The report says that Pernetti had discussed options with HR for disciplining Rice in Dec. 2012, months before the video was made public, but that the athletic director had believed it would be legally challenging to fire Rice for cause due to contractual obligations.
Pernetti instead proposed a ten-game suspension, which was reduced to three games after a discussion with Rice, whose discipline also included mandatory anger management training and probation.
Though at the time Pernetti had summarized the content of the video to Rutgers President Robert Barchi, who “endorsed” the athletic department’s handling of Rice, top university officials saw it themselves only after it was televised, the report says. The university announced Rice’s dismissal the day after the videos aired on ESPN.
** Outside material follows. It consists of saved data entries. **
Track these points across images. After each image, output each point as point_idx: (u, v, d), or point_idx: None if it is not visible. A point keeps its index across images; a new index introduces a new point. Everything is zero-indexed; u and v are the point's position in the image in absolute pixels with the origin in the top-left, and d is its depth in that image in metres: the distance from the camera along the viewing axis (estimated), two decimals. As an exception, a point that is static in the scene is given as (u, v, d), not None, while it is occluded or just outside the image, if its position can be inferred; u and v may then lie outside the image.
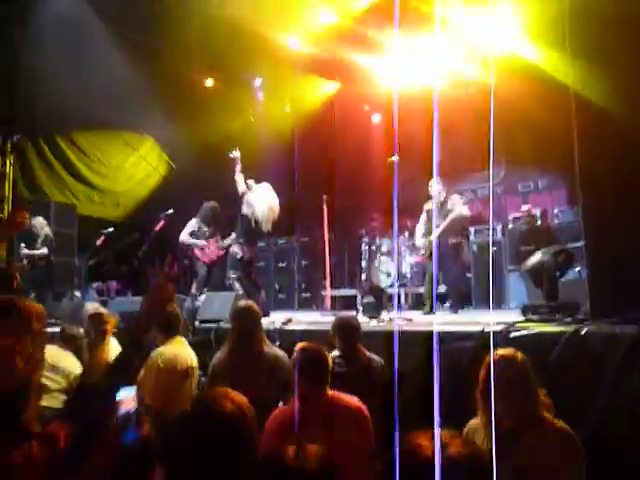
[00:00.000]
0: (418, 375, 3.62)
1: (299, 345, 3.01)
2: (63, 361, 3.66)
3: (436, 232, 6.47)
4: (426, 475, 1.11)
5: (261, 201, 6.61)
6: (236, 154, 6.70)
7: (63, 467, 1.49)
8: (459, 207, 6.53)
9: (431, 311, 6.41)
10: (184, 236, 7.03)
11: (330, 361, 2.97)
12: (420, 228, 6.94)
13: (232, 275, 6.53)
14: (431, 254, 6.63)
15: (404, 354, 3.95)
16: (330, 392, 2.84)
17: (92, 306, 4.58)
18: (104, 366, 1.93)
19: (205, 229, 7.04)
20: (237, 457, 1.34)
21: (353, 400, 2.85)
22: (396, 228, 7.98)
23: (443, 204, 6.66)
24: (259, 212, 6.55)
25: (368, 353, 3.66)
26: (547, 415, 2.37)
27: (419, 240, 6.92)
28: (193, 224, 7.06)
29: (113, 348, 3.13)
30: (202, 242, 6.96)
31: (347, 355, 3.59)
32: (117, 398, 1.73)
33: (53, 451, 1.52)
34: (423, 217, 6.96)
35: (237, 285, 6.44)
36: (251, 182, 6.79)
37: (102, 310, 4.06)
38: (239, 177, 6.66)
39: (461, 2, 7.01)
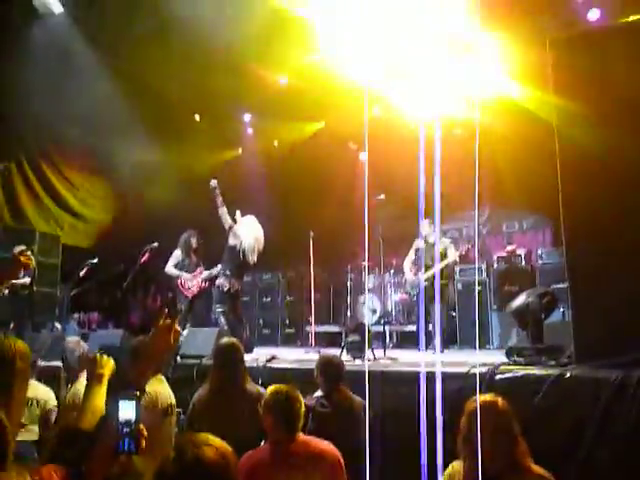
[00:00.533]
0: (401, 416, 3.60)
1: (271, 388, 2.94)
2: (38, 392, 3.58)
3: (428, 274, 6.70)
4: None
5: (247, 232, 6.57)
6: (214, 183, 6.51)
7: None
8: (451, 252, 6.82)
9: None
10: (169, 267, 6.96)
11: (305, 402, 2.93)
12: (408, 265, 7.14)
13: (218, 309, 6.43)
14: (419, 293, 6.96)
15: (389, 394, 3.92)
16: (302, 436, 2.78)
17: (73, 340, 4.49)
18: (98, 415, 1.88)
19: (187, 261, 6.98)
20: None
21: (325, 444, 2.79)
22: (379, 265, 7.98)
23: (433, 245, 6.90)
24: (246, 243, 6.52)
25: (350, 394, 3.62)
26: (527, 462, 2.34)
27: (409, 276, 7.12)
28: (177, 255, 7.01)
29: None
30: (186, 275, 6.89)
31: (330, 395, 3.54)
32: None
33: None
34: (411, 254, 7.17)
35: (222, 319, 6.36)
36: (237, 214, 6.78)
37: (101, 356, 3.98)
38: (222, 210, 6.53)
39: (446, 45, 7.18)
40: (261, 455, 2.74)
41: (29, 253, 2.99)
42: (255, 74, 8.32)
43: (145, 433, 1.70)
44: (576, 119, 3.98)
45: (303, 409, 2.85)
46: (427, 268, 6.74)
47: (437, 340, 6.74)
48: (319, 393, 3.57)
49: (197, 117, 9.94)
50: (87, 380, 2.09)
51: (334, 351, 5.19)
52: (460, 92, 8.01)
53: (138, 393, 1.74)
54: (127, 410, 1.72)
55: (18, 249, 7.55)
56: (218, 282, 6.56)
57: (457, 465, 2.50)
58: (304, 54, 8.30)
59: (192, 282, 6.87)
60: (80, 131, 8.53)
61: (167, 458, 1.37)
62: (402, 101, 8.46)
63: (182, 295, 6.91)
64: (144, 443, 1.67)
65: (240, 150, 11.07)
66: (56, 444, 1.71)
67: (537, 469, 2.33)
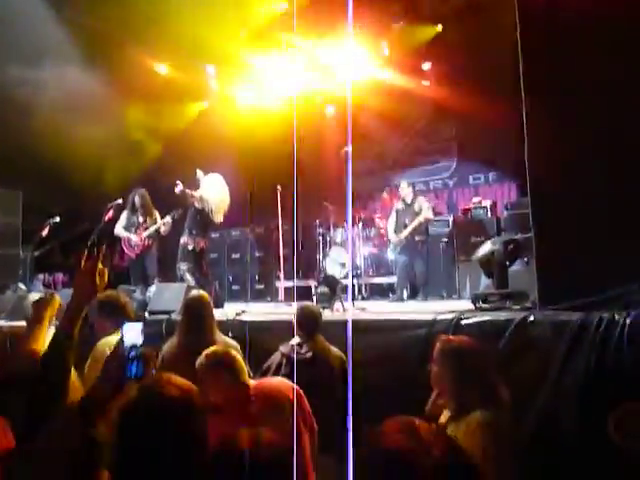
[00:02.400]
0: (373, 364, 3.66)
1: (209, 349, 2.85)
2: None
3: (405, 232, 7.31)
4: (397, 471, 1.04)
5: (214, 195, 6.51)
6: (179, 187, 6.42)
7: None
8: (426, 211, 7.32)
9: (401, 299, 7.20)
10: (117, 229, 6.85)
11: (281, 349, 2.93)
12: (391, 225, 7.65)
13: (183, 267, 6.40)
14: (402, 250, 7.40)
15: (357, 344, 3.96)
16: (253, 381, 2.76)
17: (35, 296, 4.40)
18: (35, 355, 1.84)
19: (134, 219, 6.86)
20: (187, 443, 1.30)
21: (277, 384, 2.78)
22: (349, 218, 8.03)
23: (410, 205, 7.46)
24: (213, 205, 6.46)
25: (327, 343, 3.65)
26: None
27: (392, 237, 7.59)
28: (125, 215, 6.90)
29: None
30: (130, 235, 6.77)
31: (306, 342, 3.58)
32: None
33: None
34: (393, 216, 7.69)
35: (188, 276, 6.32)
36: (200, 173, 6.67)
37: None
38: (184, 193, 6.47)
39: None
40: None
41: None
42: (219, 27, 8.08)
43: (153, 356, 1.68)
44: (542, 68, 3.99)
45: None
46: (405, 227, 7.34)
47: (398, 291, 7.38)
48: (296, 340, 3.59)
49: (162, 69, 9.62)
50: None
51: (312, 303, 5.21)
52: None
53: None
54: (132, 334, 1.70)
55: None
56: (182, 241, 6.52)
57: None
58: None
59: (136, 240, 6.77)
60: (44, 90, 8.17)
61: (132, 396, 1.36)
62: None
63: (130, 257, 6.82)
64: (152, 366, 1.66)
65: (205, 104, 10.81)
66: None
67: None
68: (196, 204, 6.49)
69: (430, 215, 7.44)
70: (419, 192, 10.18)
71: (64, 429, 1.52)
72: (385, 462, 1.07)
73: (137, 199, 6.83)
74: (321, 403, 2.85)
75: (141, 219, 6.84)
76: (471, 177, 9.88)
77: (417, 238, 7.31)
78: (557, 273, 3.81)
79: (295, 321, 3.70)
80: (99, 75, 8.35)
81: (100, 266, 1.85)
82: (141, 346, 1.70)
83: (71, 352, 1.70)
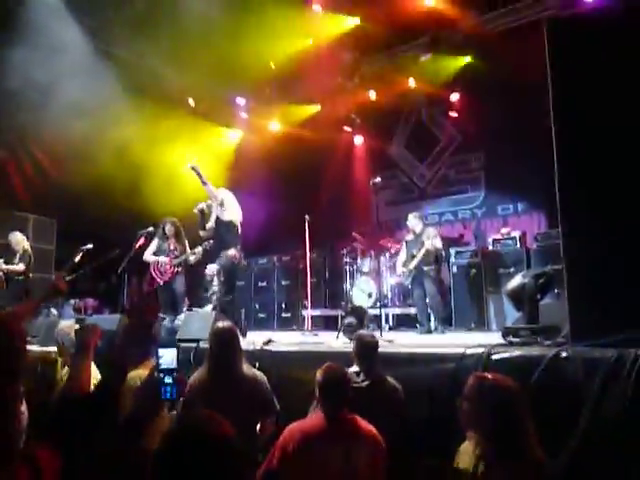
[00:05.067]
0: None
1: (324, 365, 3.09)
2: None
3: (412, 263, 7.22)
4: None
5: (237, 206, 6.63)
6: (191, 164, 6.46)
7: None
8: (429, 241, 7.09)
9: (429, 331, 7.10)
10: (146, 255, 6.98)
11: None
12: (401, 258, 7.58)
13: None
14: (413, 280, 7.30)
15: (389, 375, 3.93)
16: (350, 415, 2.93)
17: (66, 324, 4.47)
18: (87, 382, 1.88)
19: (165, 246, 6.97)
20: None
21: (372, 427, 2.93)
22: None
23: (419, 235, 7.32)
24: (239, 217, 6.58)
25: (382, 373, 3.67)
26: (533, 446, 2.30)
27: (399, 269, 7.55)
28: (155, 243, 7.03)
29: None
30: (162, 258, 6.87)
31: (364, 372, 3.60)
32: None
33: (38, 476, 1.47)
34: (403, 247, 7.64)
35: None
36: (212, 187, 6.71)
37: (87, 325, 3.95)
38: (208, 187, 6.51)
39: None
40: (313, 428, 2.89)
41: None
42: (248, 56, 8.26)
43: (184, 381, 1.72)
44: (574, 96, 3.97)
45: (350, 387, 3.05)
46: (413, 257, 7.24)
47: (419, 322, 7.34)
48: (355, 369, 3.62)
49: (191, 102, 9.85)
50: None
51: (331, 334, 5.20)
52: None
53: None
54: (167, 359, 1.74)
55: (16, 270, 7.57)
56: (230, 254, 6.47)
57: (467, 444, 2.48)
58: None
59: (165, 266, 6.86)
60: (72, 117, 8.41)
61: (169, 432, 1.36)
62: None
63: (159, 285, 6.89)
64: (186, 390, 1.70)
65: (235, 134, 11.00)
66: (53, 412, 1.71)
67: (539, 454, 2.28)
68: (225, 216, 6.52)
69: (437, 244, 7.22)
70: (446, 222, 10.19)
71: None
72: None
73: (168, 227, 6.95)
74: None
75: (172, 247, 6.94)
76: (500, 207, 9.79)
77: (425, 268, 7.16)
78: (589, 307, 3.72)
79: (353, 350, 3.75)
80: (132, 105, 8.58)
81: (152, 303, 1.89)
82: (176, 371, 1.73)
83: (122, 383, 1.74)
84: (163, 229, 6.99)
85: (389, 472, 2.88)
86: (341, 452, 2.78)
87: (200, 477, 1.28)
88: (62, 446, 1.61)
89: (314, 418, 3.00)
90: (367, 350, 3.72)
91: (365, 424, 2.93)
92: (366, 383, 3.52)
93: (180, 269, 6.88)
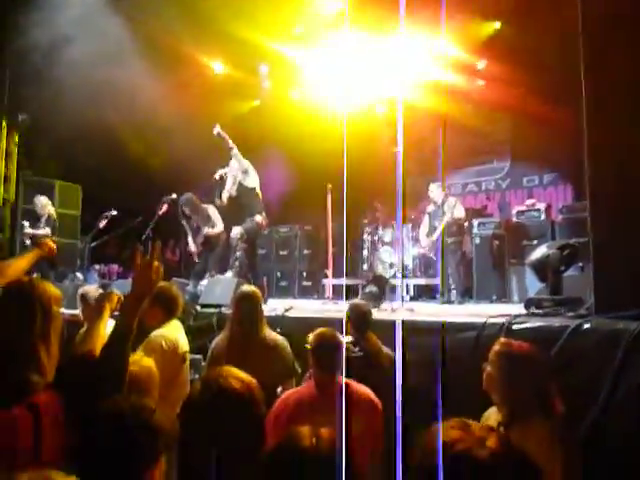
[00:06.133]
0: (421, 365, 3.63)
1: (316, 330, 3.03)
2: None
3: (435, 234, 7.26)
4: (468, 473, 1.02)
5: (255, 171, 6.71)
6: (217, 129, 6.50)
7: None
8: (451, 210, 7.13)
9: (450, 301, 7.14)
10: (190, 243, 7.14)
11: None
12: (424, 229, 7.61)
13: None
14: (436, 251, 7.36)
15: (405, 344, 3.95)
16: (345, 380, 2.82)
17: (90, 289, 4.56)
18: (98, 345, 1.92)
19: (192, 226, 7.07)
20: (246, 435, 1.33)
21: (366, 390, 2.88)
22: (400, 218, 7.99)
23: (440, 206, 7.31)
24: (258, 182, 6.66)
25: (379, 342, 3.67)
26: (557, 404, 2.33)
27: (423, 240, 7.58)
28: (187, 229, 7.18)
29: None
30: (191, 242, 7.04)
31: (359, 341, 3.60)
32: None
33: (36, 419, 1.52)
34: (425, 219, 7.66)
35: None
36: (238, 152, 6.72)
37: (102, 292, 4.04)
38: (235, 151, 6.54)
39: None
40: (301, 396, 2.83)
41: (51, 239, 3.03)
42: (273, 26, 8.17)
43: None
44: (605, 65, 3.85)
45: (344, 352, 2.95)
46: (435, 229, 7.27)
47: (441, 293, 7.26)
48: (349, 339, 3.62)
49: (215, 69, 9.79)
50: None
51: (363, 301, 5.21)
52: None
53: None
54: None
55: (41, 234, 7.68)
56: (257, 220, 6.59)
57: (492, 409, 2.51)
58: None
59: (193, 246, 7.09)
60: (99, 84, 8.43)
61: (195, 388, 1.40)
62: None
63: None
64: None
65: (257, 102, 10.93)
66: (58, 369, 1.76)
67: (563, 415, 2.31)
68: (249, 182, 6.61)
69: (459, 214, 7.22)
70: (470, 193, 10.08)
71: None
72: (439, 458, 1.05)
73: (186, 209, 6.95)
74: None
75: (196, 225, 7.02)
76: (525, 179, 9.66)
77: (449, 240, 7.17)
78: (615, 280, 3.69)
79: (348, 319, 3.72)
80: (156, 72, 8.56)
81: (156, 262, 1.90)
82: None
83: (129, 345, 1.77)
84: (183, 213, 7.01)
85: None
86: (333, 418, 2.75)
87: (222, 427, 1.32)
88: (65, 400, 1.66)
89: (307, 386, 2.95)
90: (362, 319, 3.74)
91: (360, 388, 2.86)
92: (362, 353, 3.52)
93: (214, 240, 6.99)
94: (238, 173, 6.59)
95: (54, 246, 2.95)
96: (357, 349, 3.54)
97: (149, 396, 1.86)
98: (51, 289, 1.88)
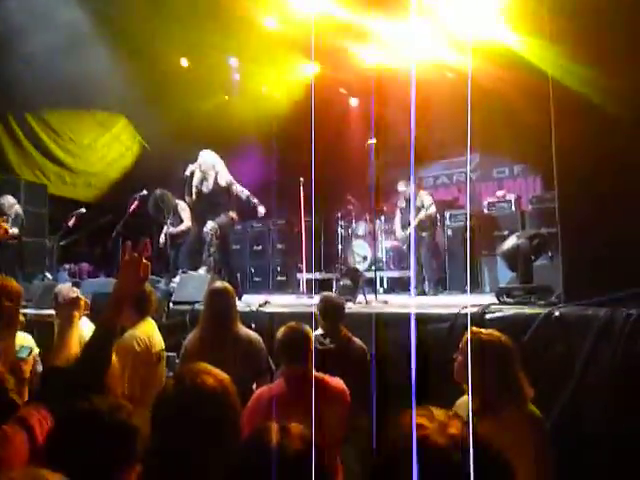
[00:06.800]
0: (394, 357, 3.65)
1: (285, 325, 3.00)
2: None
3: (409, 229, 7.46)
4: (426, 460, 1.03)
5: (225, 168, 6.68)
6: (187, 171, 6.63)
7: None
8: (424, 210, 7.29)
9: (423, 292, 7.30)
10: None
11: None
12: (398, 223, 7.78)
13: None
14: (409, 244, 7.56)
15: (380, 336, 3.97)
16: (314, 373, 2.82)
17: (65, 288, 4.46)
18: (72, 351, 1.87)
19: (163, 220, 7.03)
20: (220, 433, 1.32)
21: (338, 382, 2.86)
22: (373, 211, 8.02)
23: (412, 201, 7.44)
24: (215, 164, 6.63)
25: (350, 334, 3.66)
26: (526, 398, 2.35)
27: (399, 234, 7.77)
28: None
29: (85, 333, 3.04)
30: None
31: (329, 334, 3.59)
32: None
33: (28, 434, 1.49)
34: (398, 213, 7.82)
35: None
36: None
37: (74, 294, 3.96)
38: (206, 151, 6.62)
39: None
40: (273, 391, 2.80)
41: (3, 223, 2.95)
42: (244, 18, 8.07)
43: None
44: (573, 66, 3.92)
45: (313, 345, 2.92)
46: (409, 224, 7.47)
47: (412, 285, 7.67)
48: (319, 331, 3.61)
49: (184, 62, 9.66)
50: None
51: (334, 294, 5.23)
52: (453, 35, 7.89)
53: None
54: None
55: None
56: (231, 215, 6.63)
57: (464, 398, 2.52)
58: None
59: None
60: (65, 81, 8.25)
61: (167, 385, 1.38)
62: (396, 44, 8.36)
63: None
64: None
65: (226, 96, 10.83)
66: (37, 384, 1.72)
67: (532, 408, 2.33)
68: (222, 181, 6.57)
69: (432, 211, 7.40)
70: (442, 185, 10.16)
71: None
72: (402, 446, 1.05)
73: (160, 205, 6.87)
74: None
75: (169, 220, 6.96)
76: (495, 170, 9.76)
77: (423, 234, 7.31)
78: (583, 268, 3.77)
79: (318, 312, 3.71)
80: (124, 67, 8.44)
81: (144, 259, 1.84)
82: None
83: (112, 343, 1.73)
84: (156, 208, 6.91)
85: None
86: (304, 412, 2.74)
87: (196, 425, 1.30)
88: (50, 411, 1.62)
89: (279, 381, 2.93)
90: (333, 311, 3.74)
91: (332, 380, 2.86)
92: (333, 345, 3.52)
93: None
94: (209, 169, 6.53)
95: (6, 226, 2.86)
96: (327, 341, 3.53)
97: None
98: (7, 282, 1.83)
According to the report, the university’s HR department “had limited involvement in this entire process,” and the independent review of events reveals that only a handful of people outside the athletics department had knowledge or input on handling Rice until video footage of the coach became a public relations controversy, causing harm to the university's reputation.
The report recommended that the university undergo a risk management assessment that includes accounting for areas where more oversight is needed, as well as increasing coordination between human resources officers in what is now a loosely structured HR department.
It also concluded that the university’s administration is insufficiently informed of developments in the athletic department. The report echoed an older, 2008 Athletics Review Committee report that warned there were “inadequate internal controls” in the department.
The recommendations, supported in public statements by administrators after the report's release, come as the school prepares to edge further into the national spotlight with a move to the Big Ten Conference in 2014.
“This report helps us better understand the issues that emerged in connection with the basketball program,” said Gerald Harvey, chair of the school’s board of governors. “This has been a difficult period. But the review and this report ill help us learn from these events and move forward, guided by the lessons it outlines.”